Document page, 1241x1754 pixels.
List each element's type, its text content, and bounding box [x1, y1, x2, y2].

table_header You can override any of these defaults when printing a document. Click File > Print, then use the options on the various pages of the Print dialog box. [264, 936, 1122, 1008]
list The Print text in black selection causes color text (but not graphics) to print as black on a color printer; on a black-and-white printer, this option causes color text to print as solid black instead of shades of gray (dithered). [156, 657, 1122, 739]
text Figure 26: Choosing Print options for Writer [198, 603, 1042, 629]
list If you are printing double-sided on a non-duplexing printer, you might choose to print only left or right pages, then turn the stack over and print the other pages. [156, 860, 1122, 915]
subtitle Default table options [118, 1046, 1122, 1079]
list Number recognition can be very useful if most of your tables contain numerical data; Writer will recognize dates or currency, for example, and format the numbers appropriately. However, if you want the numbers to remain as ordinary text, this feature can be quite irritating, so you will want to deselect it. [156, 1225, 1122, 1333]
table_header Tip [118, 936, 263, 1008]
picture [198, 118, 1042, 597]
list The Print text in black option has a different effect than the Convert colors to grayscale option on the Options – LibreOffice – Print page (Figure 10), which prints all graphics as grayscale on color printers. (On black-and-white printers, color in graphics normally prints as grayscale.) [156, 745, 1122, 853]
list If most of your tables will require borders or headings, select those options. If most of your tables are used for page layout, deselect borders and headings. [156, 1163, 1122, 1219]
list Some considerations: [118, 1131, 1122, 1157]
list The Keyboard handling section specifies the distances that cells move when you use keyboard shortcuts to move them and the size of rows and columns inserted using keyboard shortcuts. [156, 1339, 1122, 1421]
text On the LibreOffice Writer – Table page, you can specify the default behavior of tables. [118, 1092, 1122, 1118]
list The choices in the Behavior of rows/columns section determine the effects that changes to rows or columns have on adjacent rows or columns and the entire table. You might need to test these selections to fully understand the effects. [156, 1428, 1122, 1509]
——————
_YOUR TASK_
Copy the entries exactly as they appear.

_WORKED SOLUTION_
Document page, 1241x1754 pixels.
List each element's type, its text content, and bounding box [x1, y1, x2, y2].

table_header You can override any of these defaults when printing a document. Click File > Print, then use the options on the various pages of the Print dialog box. [264, 936, 1122, 1008]
list The Print text in black selection causes color text (but not graphics) to print as black on a color printer; on a black-and-white printer, this option causes color text to print as solid black instead of shades of gray (dithered). [156, 657, 1122, 739]
text Figure 26: Choosing Print options for Writer [198, 603, 1042, 629]
list If you are printing double-sided on a non-duplexing printer, you might choose to print only left or right pages, then turn the stack over and print the other pages. [156, 860, 1122, 915]
subtitle Default table options [118, 1046, 1122, 1079]
list Number recognition can be very useful if most of your tables contain numerical data; Writer will recognize dates or currency, for example, and format the numbers appropriately. However, if you want the numbers to remain as ordinary text, this feature can be quite irritating, so you will want to deselect it. [156, 1225, 1122, 1333]
table_header Tip [118, 936, 263, 1008]
picture [198, 118, 1042, 597]
list The Print text in black option has a different effect than the Convert colors to grayscale option on the Options – LibreOffice – Print page (Figure 10), which prints all graphics as grayscale on color printers. (On black-and-white printers, color in graphics normally prints as grayscale.) [156, 745, 1122, 853]
list If most of your tables will require borders or headings, select those options. If most of your tables are used for page layout, deselect borders and headings. [156, 1163, 1122, 1219]
list Some considerations: [118, 1131, 1122, 1157]
list The Keyboard handling section specifies the distances that cells move when you use keyboard shortcuts to move them and the size of rows and columns inserted using keyboard shortcuts. [156, 1339, 1122, 1421]
text On the LibreOffice Writer – Table page, you can specify the default behavior of tables. [118, 1092, 1122, 1118]
list The choices in the Behavior of rows/columns section determine the effects that changes to rows or columns have on adjacent rows or columns and the entire table. You might need to test these selections to fully understand the effects. [156, 1428, 1122, 1509]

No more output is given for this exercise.